The winning configuration on OULAD AAA 2014J was:

🏆 C05 — UMAP + K-Means, k = 3

After canonical cluster remapping, three learner profiles were identified:

Cluster Size Profile
0 128 High-engagement — high active days, high VLE clicks, strong oucontent activity
1 159 High-performing — more assessments submitted, early first clicks, sustained last clicks
2 57 At-risk / low-engagement — fewer submissions, greater lateness, weaker engagement

For heterogeneous group formation, Mode B outperformed the random baseline:

Metric Mode B Random Baseline p-value
Complementarity 0.666 0.602 0.010
Cluster Coverage 0.888 0.802 0.010
At-risk Concentration 0.270 0.270

Method

1 · Feature Engineering

A 35-feature learner profile is built from four OULAD tables, covering:

  • Demographics — age band, IMD band, highest education, disability, gender, region
  • Engagement — total VLE clicks, active days, engagement span, weekend ratio, first/last click day, per-activity clicks (forumng, oucontent, resource, quiz, subpage, externalquiz, oucollaborate, homepage), collaborative active days
  • Performance — mean score, weighted score, assessment count, mean submission lateness, score slope, non-submission count

All features are imputed, ordinal-encoded, and scaled to zero-mean unit-variance via StandardScaler.

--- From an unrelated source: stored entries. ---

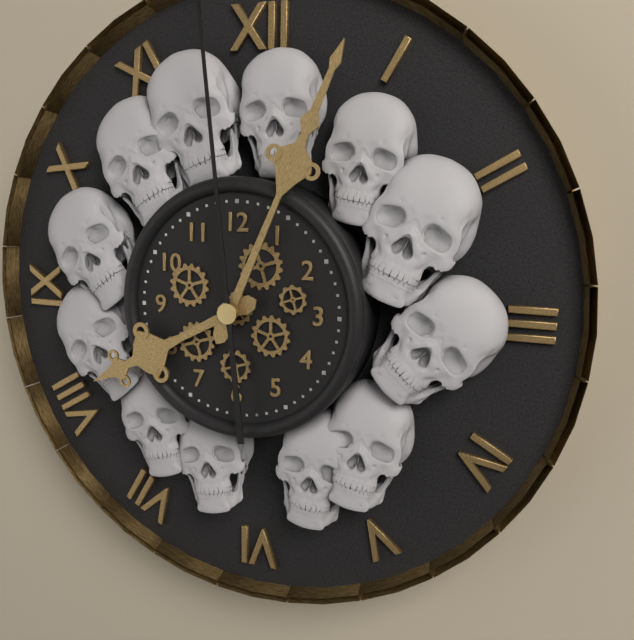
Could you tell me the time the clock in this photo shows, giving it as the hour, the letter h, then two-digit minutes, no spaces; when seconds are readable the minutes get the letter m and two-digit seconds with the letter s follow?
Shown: 8h04
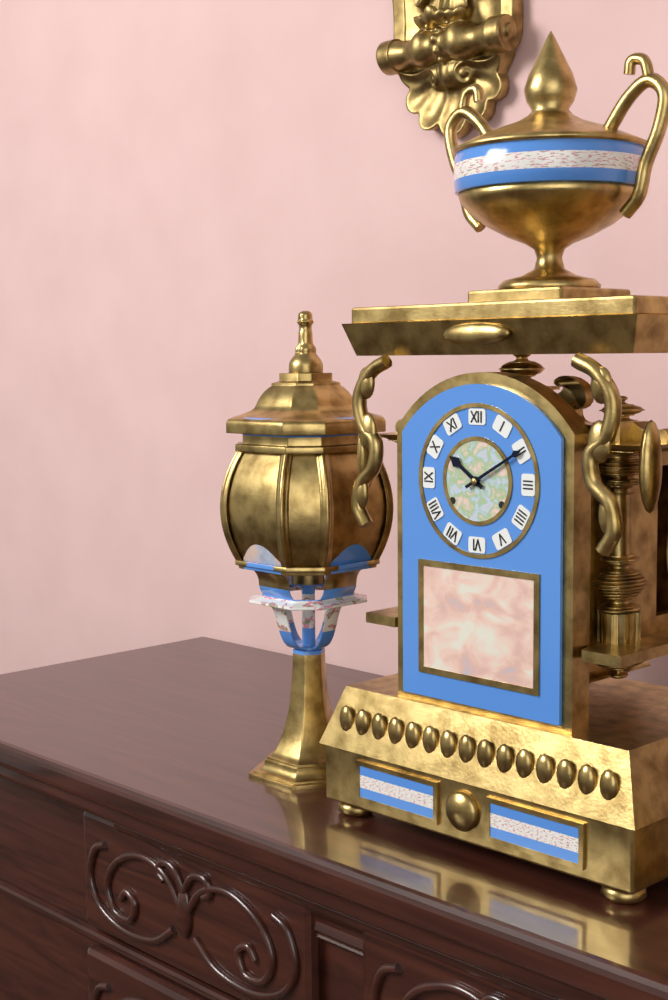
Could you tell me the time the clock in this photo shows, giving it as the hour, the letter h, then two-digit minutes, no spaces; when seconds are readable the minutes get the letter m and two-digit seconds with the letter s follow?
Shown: 10h10
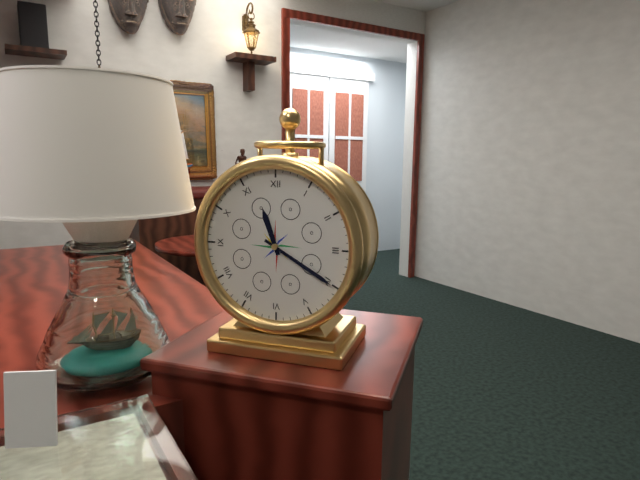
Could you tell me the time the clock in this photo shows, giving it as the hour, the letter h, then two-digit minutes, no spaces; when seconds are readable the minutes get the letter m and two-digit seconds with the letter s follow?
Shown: 11h20
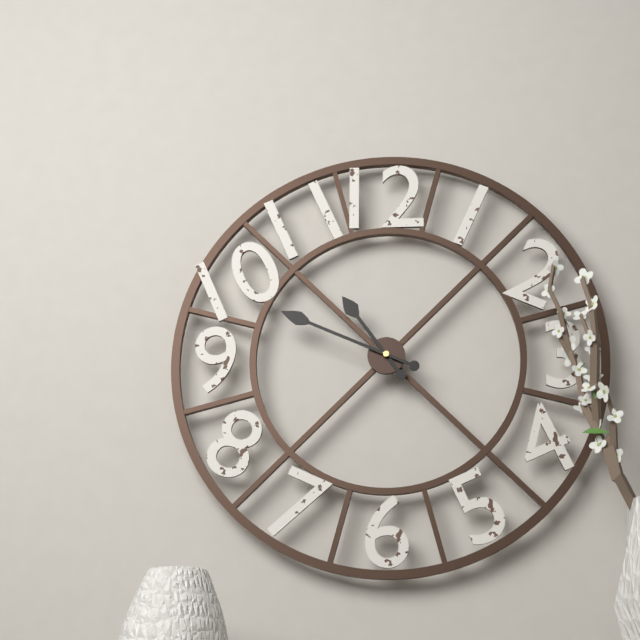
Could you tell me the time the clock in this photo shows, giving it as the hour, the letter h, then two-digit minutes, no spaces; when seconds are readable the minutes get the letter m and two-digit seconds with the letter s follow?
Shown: 10h49
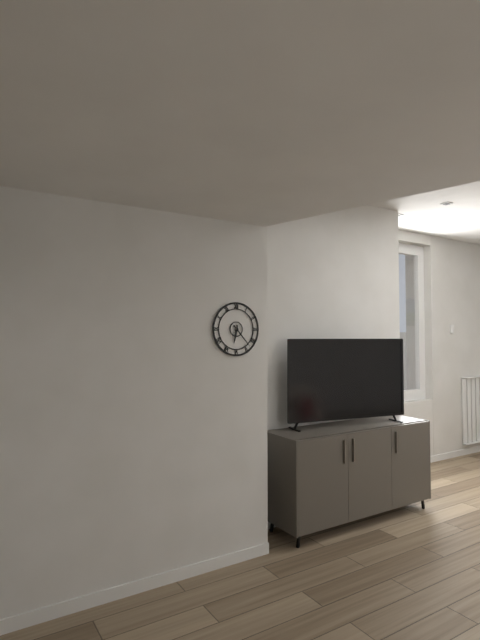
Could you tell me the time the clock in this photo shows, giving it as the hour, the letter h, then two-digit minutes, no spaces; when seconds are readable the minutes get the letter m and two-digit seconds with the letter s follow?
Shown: 6h23
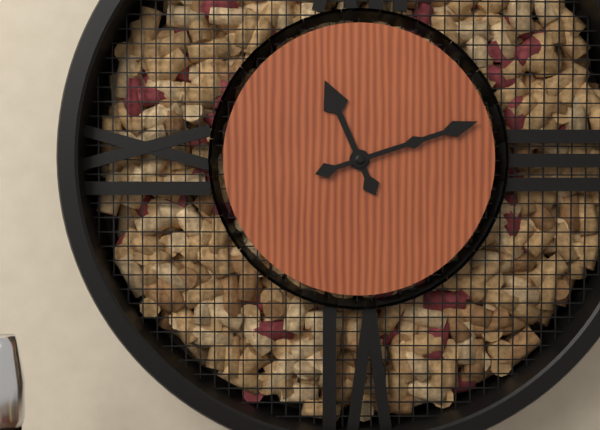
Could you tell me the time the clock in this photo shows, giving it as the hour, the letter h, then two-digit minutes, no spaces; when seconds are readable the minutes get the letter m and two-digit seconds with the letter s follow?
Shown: 11h12
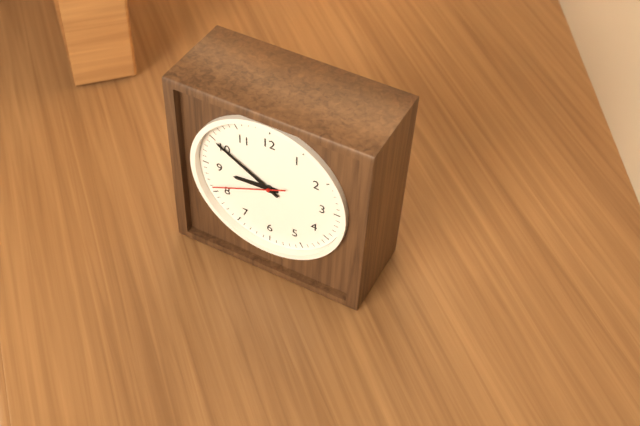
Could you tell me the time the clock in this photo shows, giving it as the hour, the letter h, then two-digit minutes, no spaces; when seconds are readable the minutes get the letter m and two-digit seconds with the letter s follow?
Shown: 8h50m41s
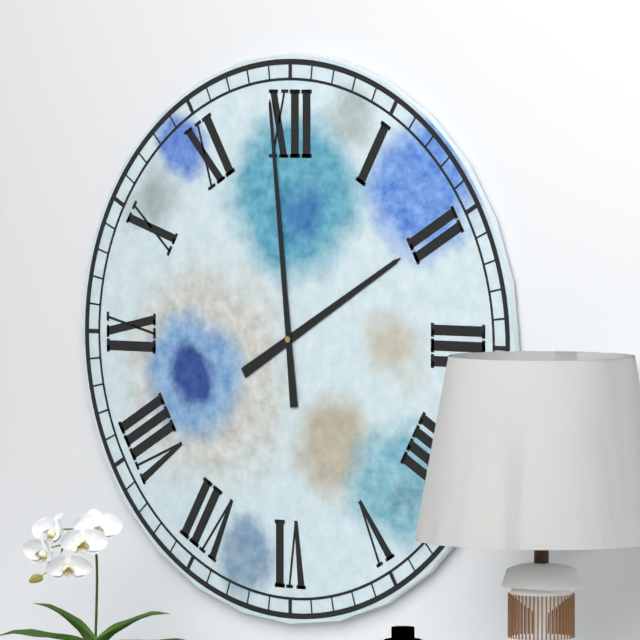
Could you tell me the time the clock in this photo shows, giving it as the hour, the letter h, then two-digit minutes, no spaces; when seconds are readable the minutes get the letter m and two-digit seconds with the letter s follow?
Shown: 1h59
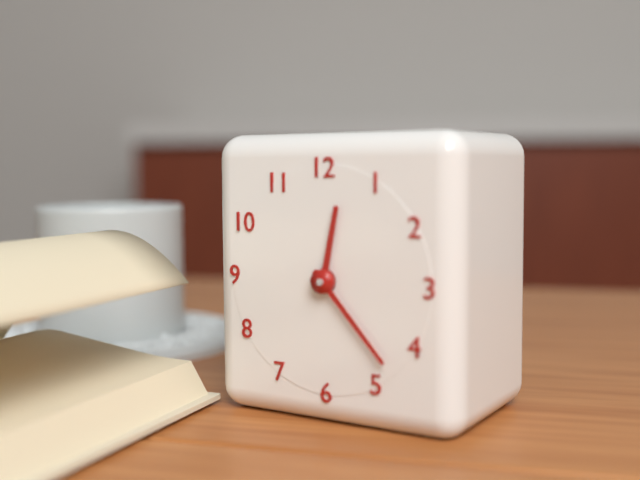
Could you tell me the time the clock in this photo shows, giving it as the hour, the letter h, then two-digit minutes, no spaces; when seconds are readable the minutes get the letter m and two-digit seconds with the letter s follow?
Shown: 12h23
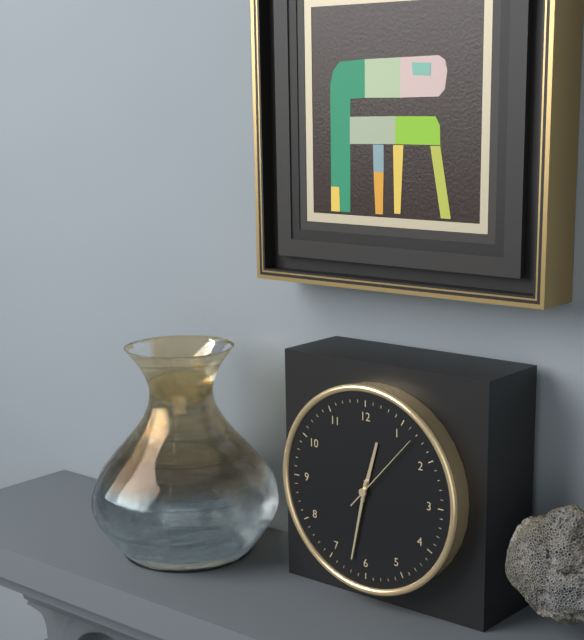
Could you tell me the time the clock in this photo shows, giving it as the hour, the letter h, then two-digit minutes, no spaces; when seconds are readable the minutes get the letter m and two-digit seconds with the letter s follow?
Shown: 12h32m07s
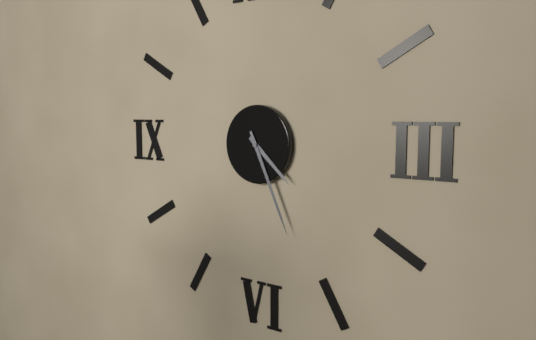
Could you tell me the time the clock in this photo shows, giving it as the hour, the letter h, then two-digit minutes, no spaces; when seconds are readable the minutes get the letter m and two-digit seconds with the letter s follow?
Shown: 4h26
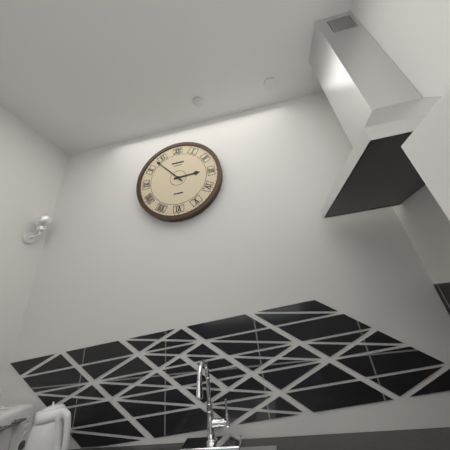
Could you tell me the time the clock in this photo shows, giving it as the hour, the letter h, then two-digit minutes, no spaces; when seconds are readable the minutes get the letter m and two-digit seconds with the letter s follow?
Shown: 2h53
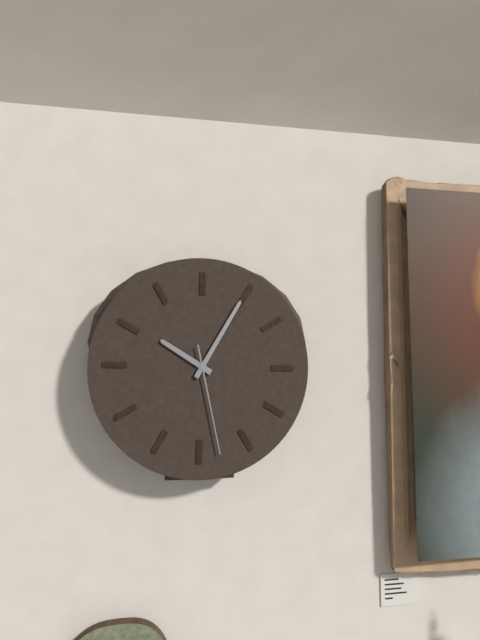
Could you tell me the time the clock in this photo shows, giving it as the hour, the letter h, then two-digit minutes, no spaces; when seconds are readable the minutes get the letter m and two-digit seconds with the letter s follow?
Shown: 10h05m28s
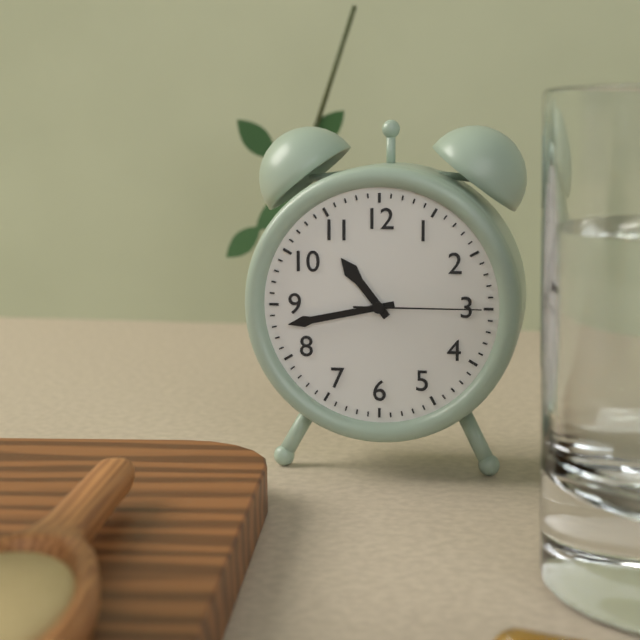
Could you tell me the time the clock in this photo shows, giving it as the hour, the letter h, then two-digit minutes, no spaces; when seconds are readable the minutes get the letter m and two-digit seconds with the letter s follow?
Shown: 10h43m15s
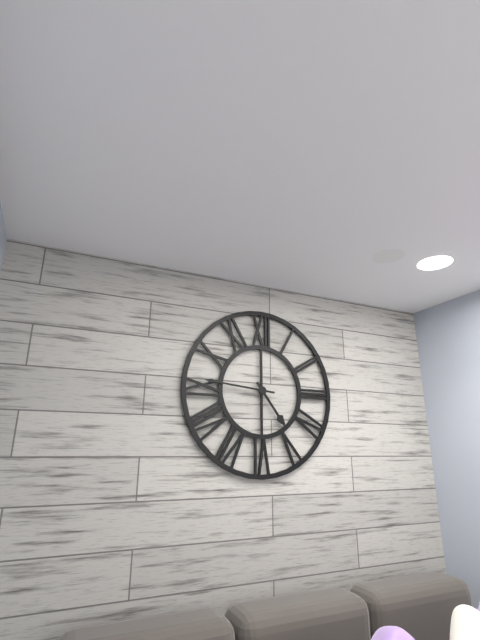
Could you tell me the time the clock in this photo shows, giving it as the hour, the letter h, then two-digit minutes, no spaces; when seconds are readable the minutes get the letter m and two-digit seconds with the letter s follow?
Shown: 4h46
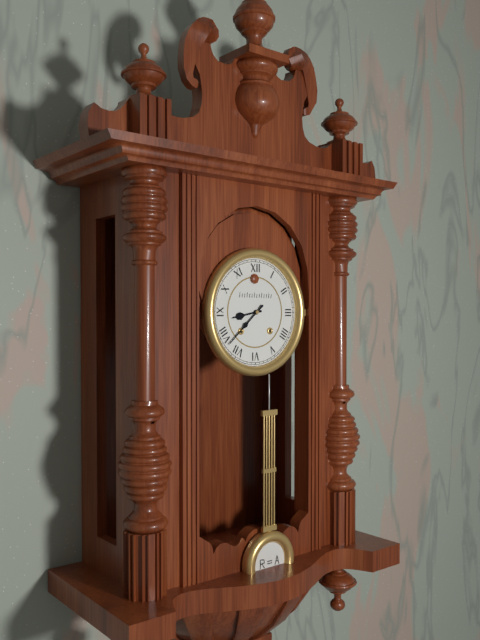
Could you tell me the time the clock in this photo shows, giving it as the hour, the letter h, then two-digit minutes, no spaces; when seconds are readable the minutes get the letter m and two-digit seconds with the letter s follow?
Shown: 8h38
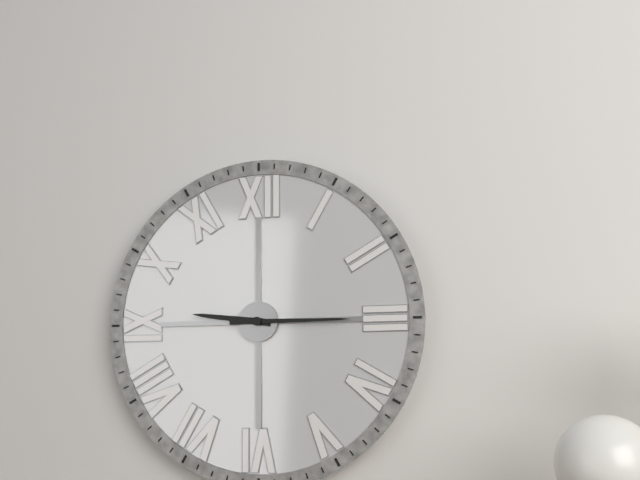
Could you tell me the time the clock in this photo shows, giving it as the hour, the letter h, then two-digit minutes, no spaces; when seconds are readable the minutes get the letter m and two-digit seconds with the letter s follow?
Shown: 9h15
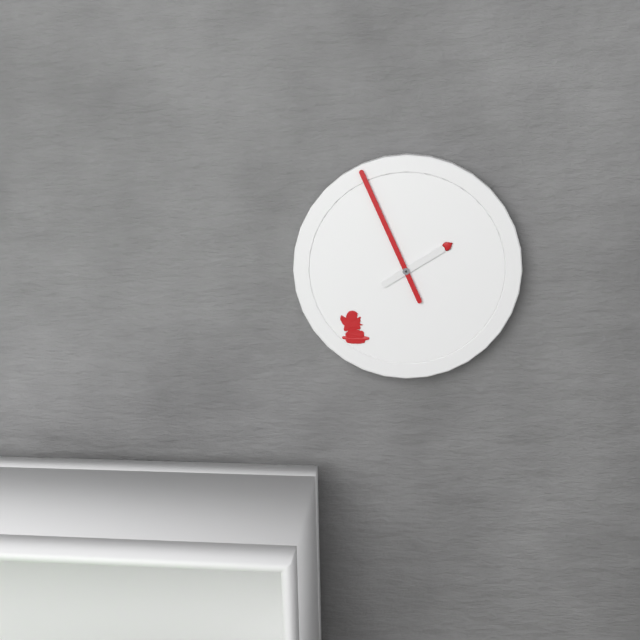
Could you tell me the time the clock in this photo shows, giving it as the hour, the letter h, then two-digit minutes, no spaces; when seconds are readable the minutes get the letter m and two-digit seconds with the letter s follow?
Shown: 1h56
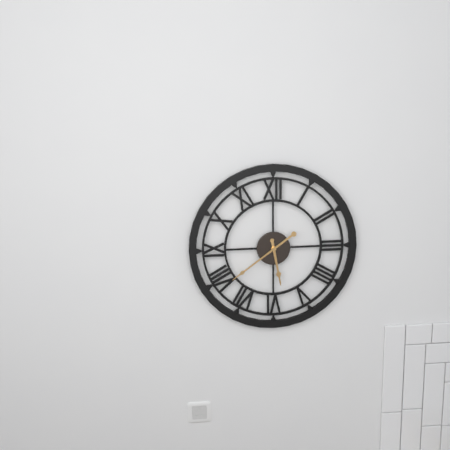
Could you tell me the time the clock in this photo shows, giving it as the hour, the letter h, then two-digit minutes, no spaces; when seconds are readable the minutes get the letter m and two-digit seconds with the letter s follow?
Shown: 5h39
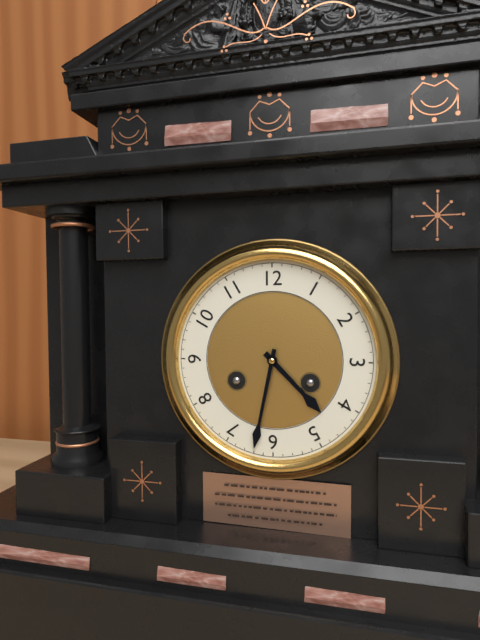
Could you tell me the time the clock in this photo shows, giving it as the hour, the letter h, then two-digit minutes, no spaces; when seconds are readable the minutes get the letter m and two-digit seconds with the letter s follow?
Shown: 4h32
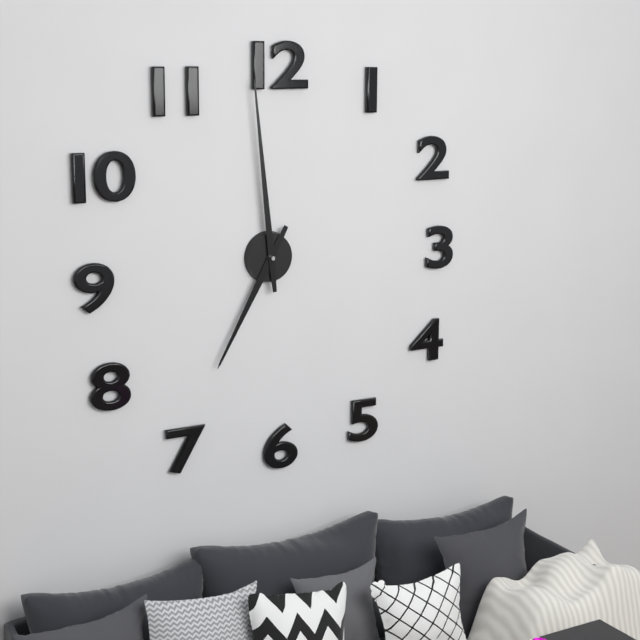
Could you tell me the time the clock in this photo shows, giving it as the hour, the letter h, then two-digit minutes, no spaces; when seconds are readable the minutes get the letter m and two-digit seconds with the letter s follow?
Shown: 6h59
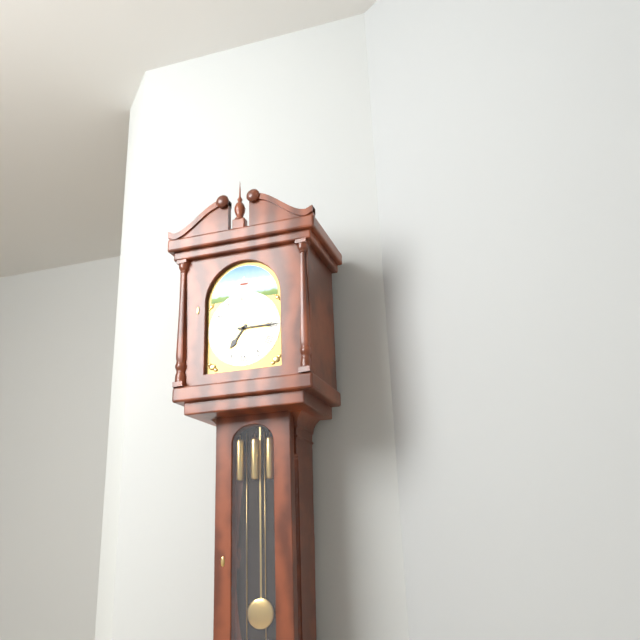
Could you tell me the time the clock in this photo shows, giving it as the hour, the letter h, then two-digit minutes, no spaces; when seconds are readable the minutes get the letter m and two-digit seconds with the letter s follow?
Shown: 7h15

2 · Multi-Configuration Clustering

The pipeline evaluates 12 configurations by crossing:

Representation Clusterers
PCA K-Means
UMAP Gaussian Mixture Models (GMM)
Identity (no reduction) Agglomerative Clustering
HDBSCAN

Each configuration is scored on:

  • Silhouette Index
  • Davies–Bouldin Index
  • Calinski–Harabasz Index
  • Noise ratio / DBCV (density methods)

Note on HDBSCAN: Several HDBSCAN configurations on this cohort collapsed almost entirely into noise or failed the ARI threshold. Results are reported transparently but HDBSCAN was not selected for group formation.


3 · Bootstrap Stability Validation

To prevent over-trusting a single visually appealing partition:

  1. Draw B = 30 subsamples at 80% of learners
  2. Re-run preprocessing → reduction → clustering for each subsample
  3. Compute pairwise Adjusted Rand Index across all 435 pairs
  4. Record mean, std, min, max ARI
  5. Reject configurations with mean ARI < 0.40 — regardless of internal scores

The composite winner is chosen by ranking surviving configurations across all internal validity metrics plus bootstrap ARI.


Group Formation Modes

Once a stable configuration is selected, groups are formed with default size G = 4 (±1) — yielding 86 groups over 344 learners in the validated run.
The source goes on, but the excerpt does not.